Included were samples from 22 HIV-1 infected women and 73 uninfected women seen at a clinic in Nairobi, Kenya. All of the subjects reported low abdominal pain and were considered to be at high risk of C trachomatis acute PID.

Secretion of interferon-gamma stimulated by C trachomatis antigens was impaired in HIV-1 iinfected women compared with the HIV-1 negative women. The investigators observed similar results when limiting analysis to the 5 HIV-1 infected and 12 HIV-1 uninfected women with confirmed C trachomatis infection. In HIV-1 infected women only, production of interferon-gamma was significantly correlated with reduced CD4+ cell count, but not CD8+ cell count.

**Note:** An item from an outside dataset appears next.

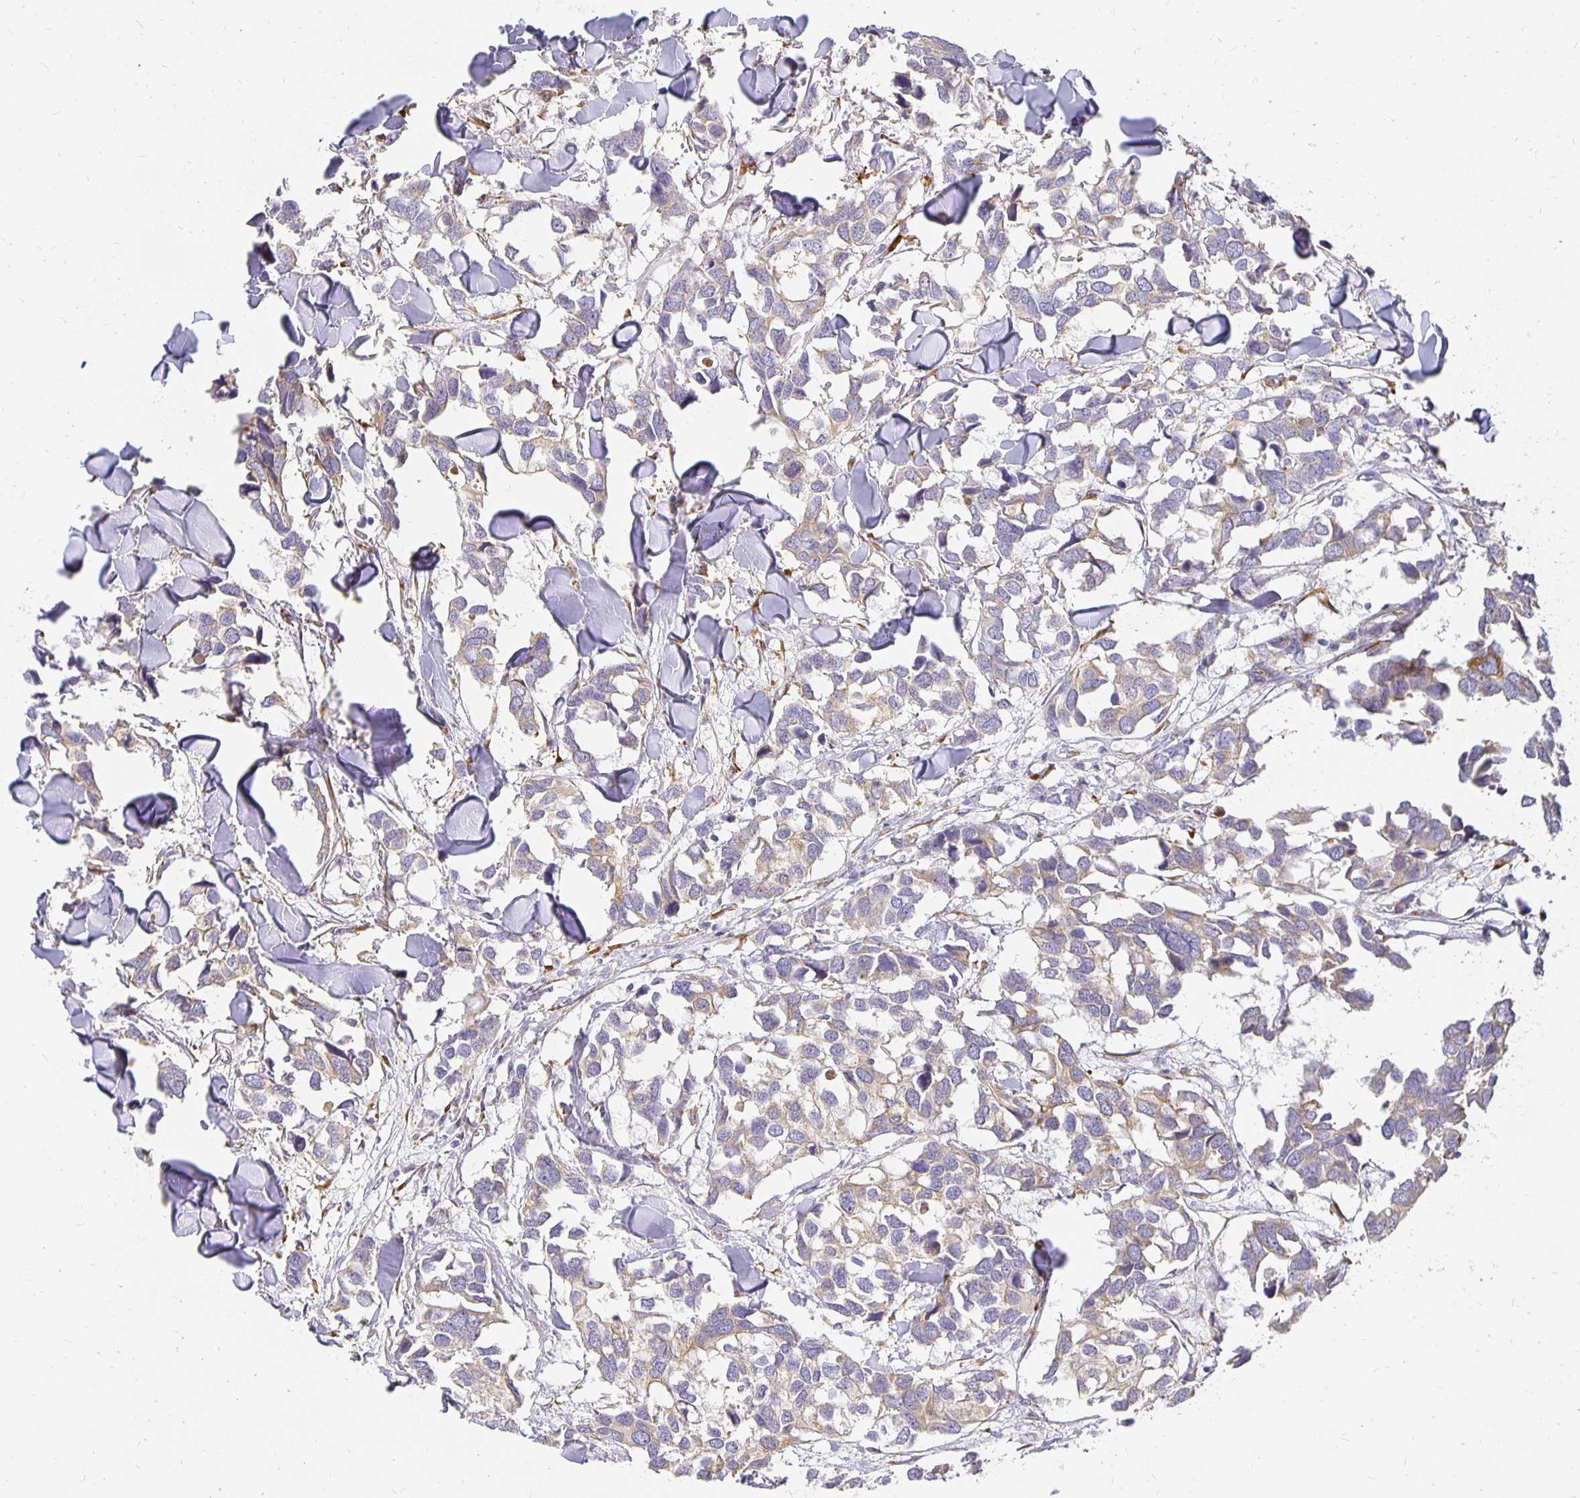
{"staining": {"intensity": "weak", "quantity": "25%-75%", "location": "cytoplasmic/membranous"}, "tissue": "breast cancer", "cell_type": "Tumor cells", "image_type": "cancer", "snomed": [{"axis": "morphology", "description": "Duct carcinoma"}, {"axis": "topography", "description": "Breast"}], "caption": "Immunohistochemical staining of breast cancer (intraductal carcinoma) displays weak cytoplasmic/membranous protein positivity in about 25%-75% of tumor cells.", "gene": "PLOD1", "patient": {"sex": "female", "age": 83}}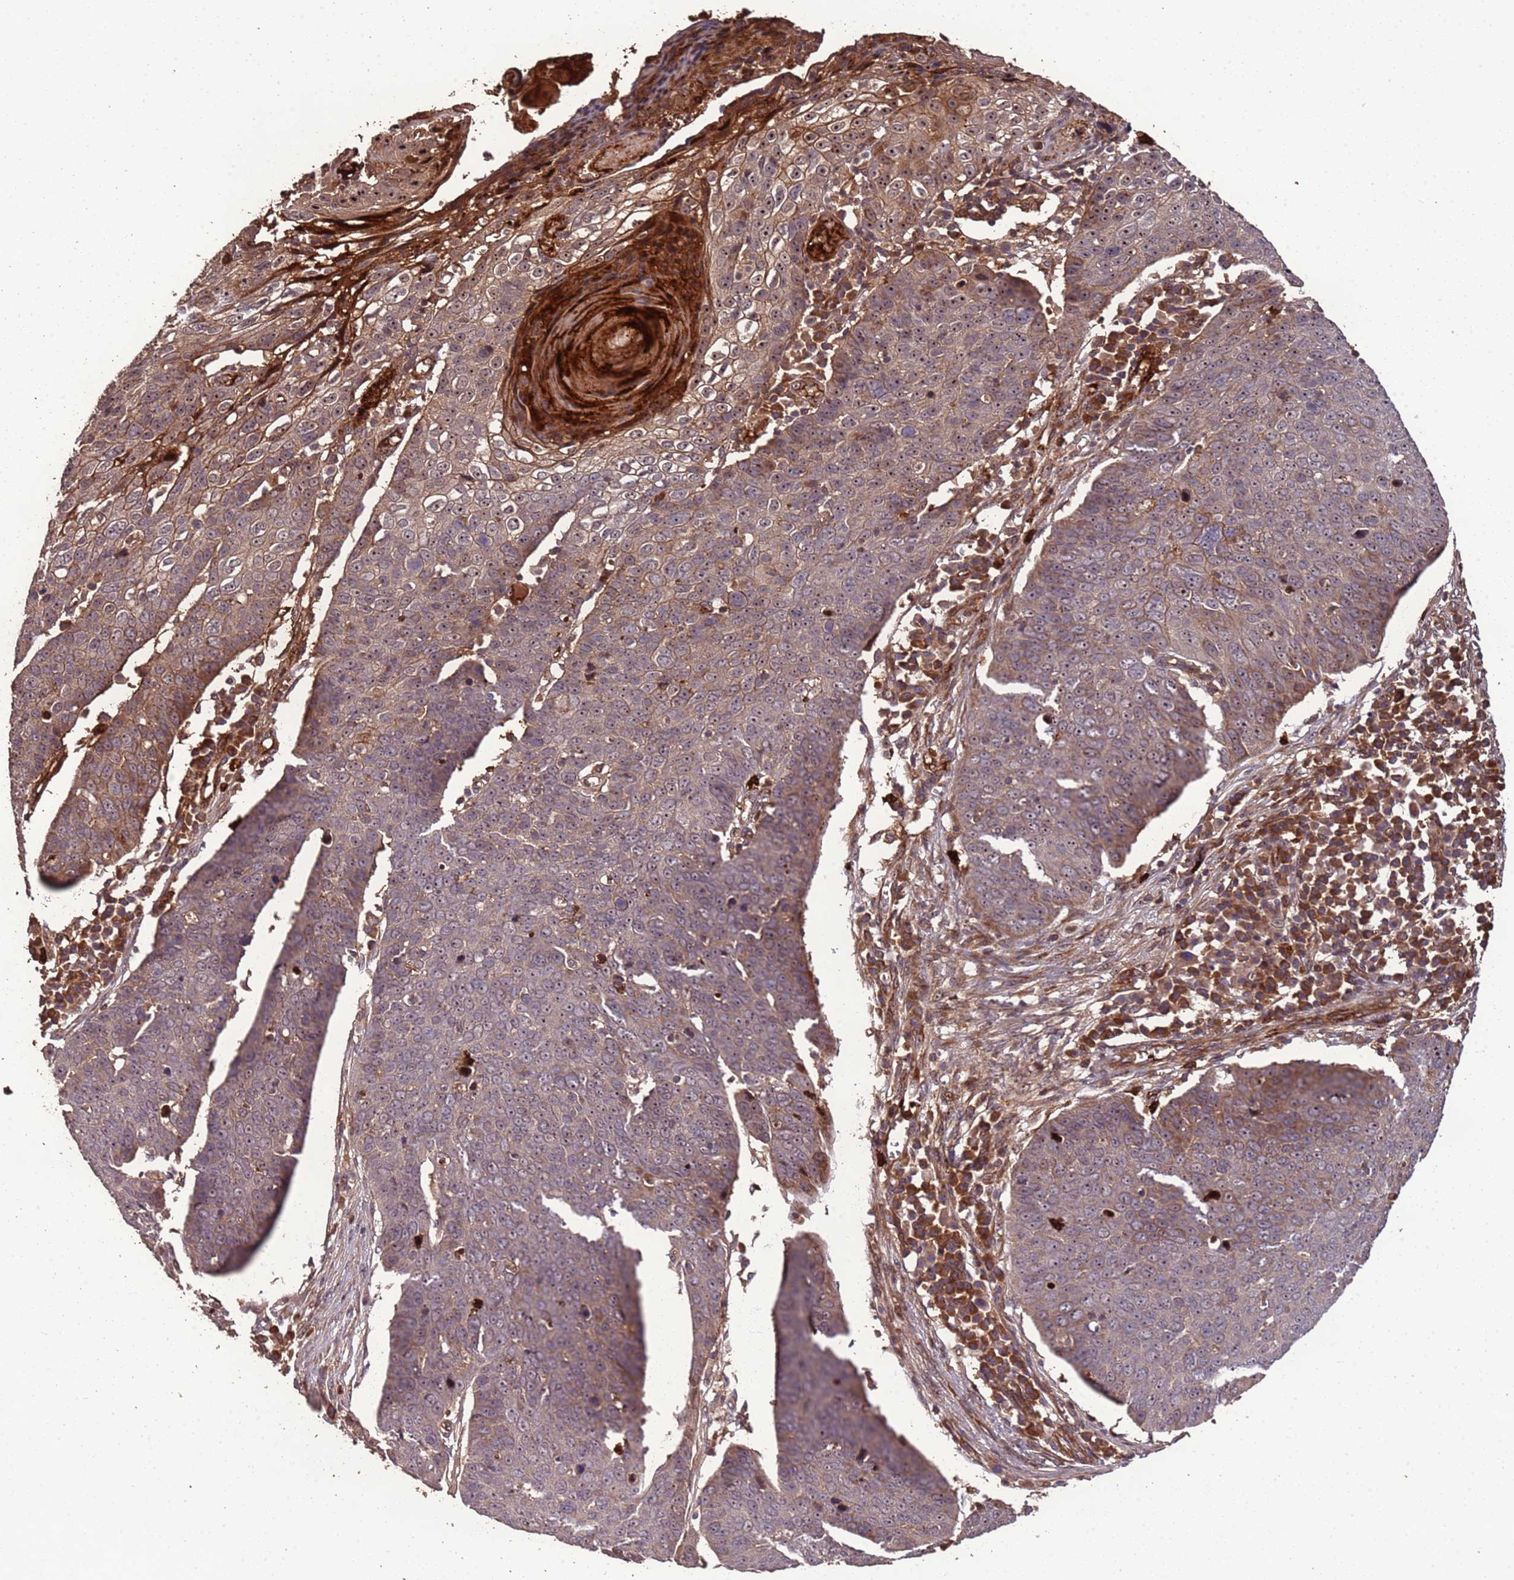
{"staining": {"intensity": "moderate", "quantity": "25%-75%", "location": "cytoplasmic/membranous,nuclear"}, "tissue": "skin cancer", "cell_type": "Tumor cells", "image_type": "cancer", "snomed": [{"axis": "morphology", "description": "Squamous cell carcinoma, NOS"}, {"axis": "topography", "description": "Skin"}], "caption": "An immunohistochemistry (IHC) image of tumor tissue is shown. Protein staining in brown shows moderate cytoplasmic/membranous and nuclear positivity in skin cancer within tumor cells.", "gene": "CCDC184", "patient": {"sex": "male", "age": 71}}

Stimulation with unrelated mitogens did not alter interferon-gamma secretion, suggesting that “decreased interferon-gamma secretion in chlamydial antigen-stimulated peripheral blood mononuclear cells was not due to an overall depressed T-cell response.” The authors deduce that “HIV-1 causes depletion of CD4+ T cells preferentially from the effector and/or memory compartment, rather than from the naive T-cell compartment.”

These findings support the hypothesis that reduced interferon-gamma secretion from peripheral blood mononuclear cells after C trachomatis antigen stimulation contributes to the higher incidence of PID in HIV-1 infected women.

Ref: J Infect Dis. 2000;182:1672-1677.